- _Action item_:
An exact copy of the lines from the one containing "Find and box the ceiling." through the last line below is required; include both of those lines and no others.

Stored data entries

__________________________________________________

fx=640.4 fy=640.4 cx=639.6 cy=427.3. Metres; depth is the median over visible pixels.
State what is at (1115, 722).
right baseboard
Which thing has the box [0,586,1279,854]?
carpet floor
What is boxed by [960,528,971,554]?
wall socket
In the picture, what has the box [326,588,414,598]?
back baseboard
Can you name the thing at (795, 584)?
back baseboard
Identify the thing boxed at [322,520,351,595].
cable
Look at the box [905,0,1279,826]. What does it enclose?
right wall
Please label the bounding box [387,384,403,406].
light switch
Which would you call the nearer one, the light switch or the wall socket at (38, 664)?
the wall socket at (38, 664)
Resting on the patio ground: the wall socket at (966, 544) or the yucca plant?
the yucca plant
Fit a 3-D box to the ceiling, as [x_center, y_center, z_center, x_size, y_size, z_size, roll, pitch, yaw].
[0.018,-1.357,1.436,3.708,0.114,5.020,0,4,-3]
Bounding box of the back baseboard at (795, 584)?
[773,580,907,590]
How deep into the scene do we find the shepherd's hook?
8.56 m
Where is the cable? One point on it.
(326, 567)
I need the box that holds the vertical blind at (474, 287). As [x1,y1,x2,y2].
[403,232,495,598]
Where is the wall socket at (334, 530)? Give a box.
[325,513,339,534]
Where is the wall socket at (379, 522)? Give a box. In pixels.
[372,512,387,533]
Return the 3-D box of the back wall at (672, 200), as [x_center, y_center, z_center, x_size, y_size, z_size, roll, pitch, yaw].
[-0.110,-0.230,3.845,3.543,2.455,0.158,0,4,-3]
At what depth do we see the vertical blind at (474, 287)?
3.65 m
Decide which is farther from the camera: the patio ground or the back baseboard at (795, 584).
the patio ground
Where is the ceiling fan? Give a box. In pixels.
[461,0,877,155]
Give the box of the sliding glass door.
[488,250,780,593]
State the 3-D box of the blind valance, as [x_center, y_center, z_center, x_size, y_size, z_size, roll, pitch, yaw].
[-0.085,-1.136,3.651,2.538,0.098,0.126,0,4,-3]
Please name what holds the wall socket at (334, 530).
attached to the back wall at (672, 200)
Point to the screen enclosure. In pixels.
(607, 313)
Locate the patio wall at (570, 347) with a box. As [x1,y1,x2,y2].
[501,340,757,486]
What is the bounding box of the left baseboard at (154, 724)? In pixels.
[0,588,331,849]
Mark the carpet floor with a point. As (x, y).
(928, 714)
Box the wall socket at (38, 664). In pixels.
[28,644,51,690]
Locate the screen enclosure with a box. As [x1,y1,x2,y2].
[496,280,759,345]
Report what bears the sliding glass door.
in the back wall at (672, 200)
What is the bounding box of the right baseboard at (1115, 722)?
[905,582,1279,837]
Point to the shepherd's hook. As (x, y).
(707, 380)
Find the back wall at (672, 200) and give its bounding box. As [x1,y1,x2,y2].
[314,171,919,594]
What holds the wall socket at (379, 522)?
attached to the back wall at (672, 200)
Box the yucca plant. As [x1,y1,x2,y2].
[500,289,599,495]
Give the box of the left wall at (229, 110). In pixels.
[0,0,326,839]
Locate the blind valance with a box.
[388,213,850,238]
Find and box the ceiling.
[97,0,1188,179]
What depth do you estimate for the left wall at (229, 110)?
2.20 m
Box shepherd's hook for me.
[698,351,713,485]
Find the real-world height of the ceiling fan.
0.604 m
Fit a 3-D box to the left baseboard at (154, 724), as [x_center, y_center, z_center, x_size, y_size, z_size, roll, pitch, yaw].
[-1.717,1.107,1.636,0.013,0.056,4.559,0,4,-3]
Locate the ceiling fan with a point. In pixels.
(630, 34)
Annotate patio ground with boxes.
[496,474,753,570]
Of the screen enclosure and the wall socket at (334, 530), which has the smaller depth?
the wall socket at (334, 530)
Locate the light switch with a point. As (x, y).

__________________________________________________

- _Problem solution_:
Find and box the ceiling.
[97,0,1188,179]
What depth do you estimate for the left wall at (229, 110)?
2.20 m
Box shepherd's hook for me.
[698,351,713,485]
Find the real-world height of the ceiling fan.
0.604 m
Fit a 3-D box to the left baseboard at (154, 724), as [x_center, y_center, z_center, x_size, y_size, z_size, roll, pitch, yaw].
[-1.717,1.107,1.636,0.013,0.056,4.559,0,4,-3]
Locate the ceiling fan with a point. In pixels.
(630, 34)
Annotate patio ground with boxes.
[496,474,753,570]
Of the screen enclosure and the wall socket at (334, 530), which has the smaller depth?
the wall socket at (334, 530)
Locate the light switch with a point. As (x, y).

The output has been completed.